Saturday, February 4, 2012

I went to war. Not.

       The Stolen Valor Act is bouncing around the courts.  The latest ruling at the appellate level has determined that the law, which makes it a crime to lie about your military record, does not violate the First Amendment because, the court reasoned, the F.A. doesn't protect lies.  That case involves Rick Strandlof, who told some whoppers in Colorado a few years ago. The veterans he lied too, including some active in IVAW, were mostly as reluctant to challenge him as were civilians. (The Supremes will consider a different challenge to the law, also on First Amendment grounds, probably next month.)
       Advocates of unfettered speech are concerned that this expands potential punishment for "false statements of fact" and threatens journalists who publish erroneous news reports. We all know we're not supposed to lie, but if that decision stands, it would be a significant roll backward on press freedom. 

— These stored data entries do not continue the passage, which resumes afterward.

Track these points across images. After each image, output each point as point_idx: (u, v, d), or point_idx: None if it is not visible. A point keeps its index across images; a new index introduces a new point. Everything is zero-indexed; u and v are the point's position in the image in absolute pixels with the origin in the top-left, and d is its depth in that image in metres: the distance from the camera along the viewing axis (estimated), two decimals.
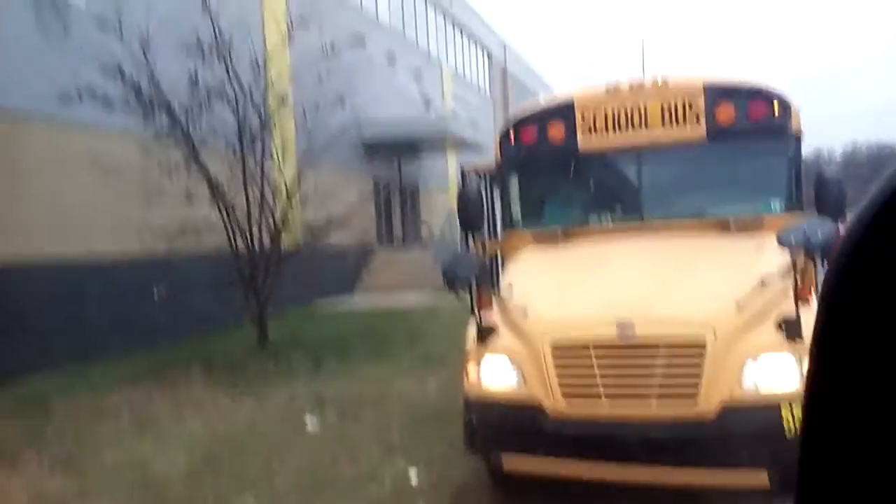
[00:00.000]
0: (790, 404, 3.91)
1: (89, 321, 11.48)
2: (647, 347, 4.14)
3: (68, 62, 10.94)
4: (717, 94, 5.50)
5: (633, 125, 5.66)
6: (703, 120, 5.51)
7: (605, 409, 4.22)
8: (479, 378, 4.69)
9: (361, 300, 18.40)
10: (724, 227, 5.30)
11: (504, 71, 37.01)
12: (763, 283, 4.33)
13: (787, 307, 4.14)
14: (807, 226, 4.10)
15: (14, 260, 10.43)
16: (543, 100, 7.38)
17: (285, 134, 12.82)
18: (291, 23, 12.85)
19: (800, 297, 4.10)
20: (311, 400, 7.94)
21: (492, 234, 6.57)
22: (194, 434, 6.97)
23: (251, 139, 11.27)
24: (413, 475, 5.55)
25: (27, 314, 10.50)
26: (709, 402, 4.06)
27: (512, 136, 6.09)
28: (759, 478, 3.97)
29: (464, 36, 31.51)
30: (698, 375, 4.07)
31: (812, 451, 0.54)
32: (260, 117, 11.32)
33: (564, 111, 5.88)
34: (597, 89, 5.91)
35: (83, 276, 11.53)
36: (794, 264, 4.13)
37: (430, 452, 5.99)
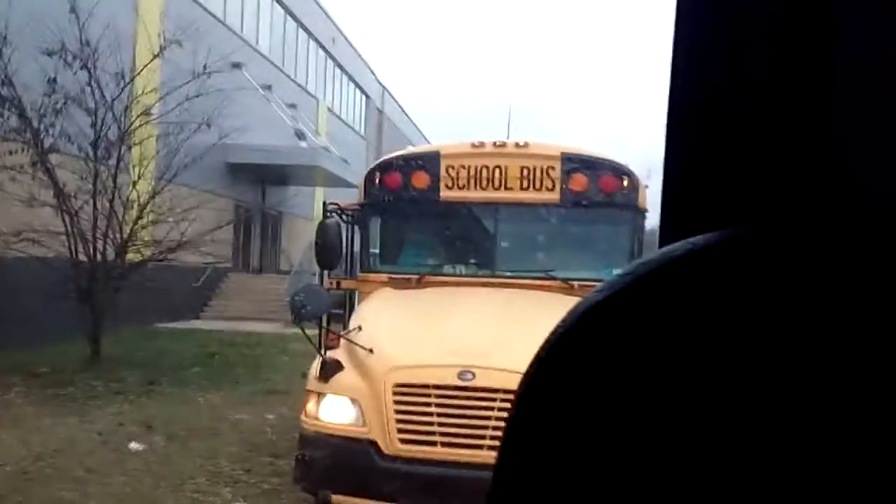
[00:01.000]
0: None
1: None
2: (486, 391, 4.32)
3: None
4: (573, 163, 5.90)
5: (493, 183, 5.96)
6: (557, 186, 5.88)
7: (439, 451, 4.35)
8: (317, 413, 4.71)
9: (209, 326, 17.74)
10: (569, 288, 5.64)
11: (380, 114, 37.39)
12: None
13: None
14: None
15: None
16: (413, 149, 7.61)
17: (146, 149, 12.50)
18: (164, 38, 12.62)
19: None
20: (139, 423, 7.61)
21: (349, 272, 6.65)
22: (7, 452, 6.50)
23: (106, 150, 11.06)
24: None
25: None
26: None
27: (377, 179, 6.23)
28: None
29: (344, 75, 31.67)
30: None
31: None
32: (120, 128, 11.03)
33: (430, 161, 6.10)
34: (463, 145, 6.19)
35: None
36: None
37: (258, 486, 5.90)
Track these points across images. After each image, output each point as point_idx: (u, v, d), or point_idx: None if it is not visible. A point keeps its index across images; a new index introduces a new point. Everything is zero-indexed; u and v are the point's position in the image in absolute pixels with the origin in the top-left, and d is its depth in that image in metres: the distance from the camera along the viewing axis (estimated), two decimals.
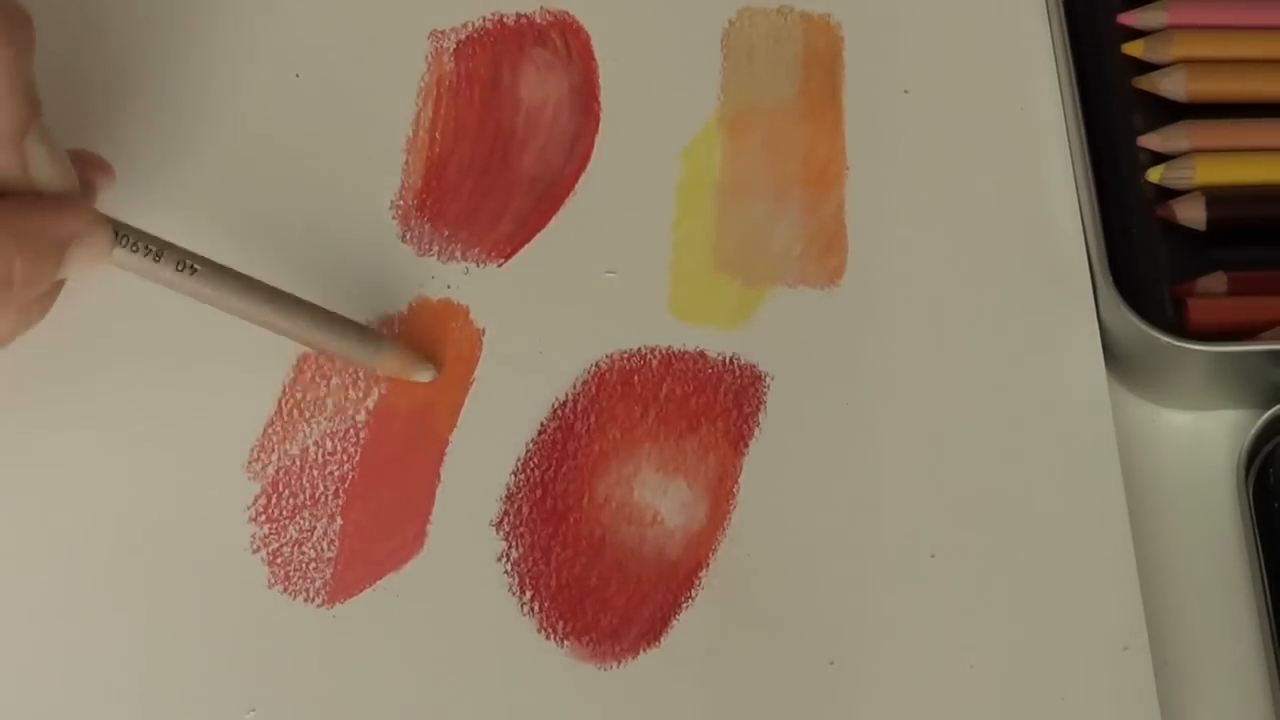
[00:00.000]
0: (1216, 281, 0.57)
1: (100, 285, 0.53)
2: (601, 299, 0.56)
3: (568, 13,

      I have a different concern, a question: Why are the facts about whether someone was a soldier more sacrosanct than other speech?  Making up or exaggerating a military record is remarkably common: politicians, professors and other storytellers get outed for it regularly.  Some get away with it (Geo. W. Bush, anyone?), some resign in disgrace. 

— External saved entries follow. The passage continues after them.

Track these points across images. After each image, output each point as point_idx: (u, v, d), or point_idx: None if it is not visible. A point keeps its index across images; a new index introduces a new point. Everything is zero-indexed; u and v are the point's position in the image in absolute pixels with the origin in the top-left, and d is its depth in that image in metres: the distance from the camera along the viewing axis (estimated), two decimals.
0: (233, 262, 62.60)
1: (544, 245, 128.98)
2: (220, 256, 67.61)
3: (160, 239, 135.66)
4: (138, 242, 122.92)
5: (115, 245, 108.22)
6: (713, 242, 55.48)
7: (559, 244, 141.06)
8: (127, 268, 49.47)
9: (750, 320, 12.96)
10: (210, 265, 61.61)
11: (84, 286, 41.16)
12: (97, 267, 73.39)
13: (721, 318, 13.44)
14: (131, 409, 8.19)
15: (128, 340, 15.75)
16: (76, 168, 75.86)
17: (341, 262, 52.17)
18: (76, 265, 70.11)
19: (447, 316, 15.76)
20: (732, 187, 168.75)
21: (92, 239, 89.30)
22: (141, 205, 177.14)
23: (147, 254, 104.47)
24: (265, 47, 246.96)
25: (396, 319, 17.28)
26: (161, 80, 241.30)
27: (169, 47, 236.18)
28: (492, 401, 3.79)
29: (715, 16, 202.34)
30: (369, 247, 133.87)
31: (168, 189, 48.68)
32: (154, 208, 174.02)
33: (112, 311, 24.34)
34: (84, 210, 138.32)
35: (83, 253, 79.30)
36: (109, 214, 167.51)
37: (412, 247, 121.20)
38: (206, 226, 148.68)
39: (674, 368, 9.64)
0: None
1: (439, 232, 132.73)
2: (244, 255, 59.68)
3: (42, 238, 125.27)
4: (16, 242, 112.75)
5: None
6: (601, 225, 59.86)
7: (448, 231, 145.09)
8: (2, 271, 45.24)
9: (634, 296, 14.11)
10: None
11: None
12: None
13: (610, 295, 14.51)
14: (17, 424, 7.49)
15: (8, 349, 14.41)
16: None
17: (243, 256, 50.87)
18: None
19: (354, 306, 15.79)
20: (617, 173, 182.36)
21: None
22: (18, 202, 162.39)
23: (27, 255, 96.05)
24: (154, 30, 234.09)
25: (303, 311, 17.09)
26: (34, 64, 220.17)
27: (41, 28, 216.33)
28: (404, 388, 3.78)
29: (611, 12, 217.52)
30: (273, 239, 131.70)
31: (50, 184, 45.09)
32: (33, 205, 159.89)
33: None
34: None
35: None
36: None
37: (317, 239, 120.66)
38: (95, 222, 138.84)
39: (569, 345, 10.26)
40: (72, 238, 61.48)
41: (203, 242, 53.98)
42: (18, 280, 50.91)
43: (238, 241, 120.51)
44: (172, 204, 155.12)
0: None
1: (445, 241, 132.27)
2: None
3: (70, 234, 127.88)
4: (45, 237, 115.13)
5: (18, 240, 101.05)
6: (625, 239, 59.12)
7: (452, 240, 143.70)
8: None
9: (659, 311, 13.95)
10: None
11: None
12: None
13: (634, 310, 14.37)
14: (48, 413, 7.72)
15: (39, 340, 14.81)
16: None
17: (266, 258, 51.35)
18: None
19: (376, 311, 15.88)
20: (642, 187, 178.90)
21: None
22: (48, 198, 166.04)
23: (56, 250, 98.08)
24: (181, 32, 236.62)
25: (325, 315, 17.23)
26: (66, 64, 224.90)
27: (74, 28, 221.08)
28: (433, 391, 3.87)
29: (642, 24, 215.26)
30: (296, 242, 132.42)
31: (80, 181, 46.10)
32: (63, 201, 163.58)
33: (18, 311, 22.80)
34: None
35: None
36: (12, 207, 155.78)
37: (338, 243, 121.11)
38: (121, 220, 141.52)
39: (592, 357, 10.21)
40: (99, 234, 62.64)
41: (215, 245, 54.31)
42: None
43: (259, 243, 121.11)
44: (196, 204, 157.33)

       On the other hand, a lot of veterans play down their wartime actions --out of modesty or revulsion at the question, Did you kill anybody?  But sometimes they do it out of guilt for what they did and took part in.  Are those false statements also illegal under this law, or would that have to be the Stolen Guilt Act?   Because it's all there in the name: that knee-jerk, too-simple-by-half assumption that anyone who puts on a military uniform and makes it out of boot camp is a person of valor; i.e. a hero.  And no one should steal from a hero, right?  Unless, of course, real valor can be neither bestowed, nor taken away.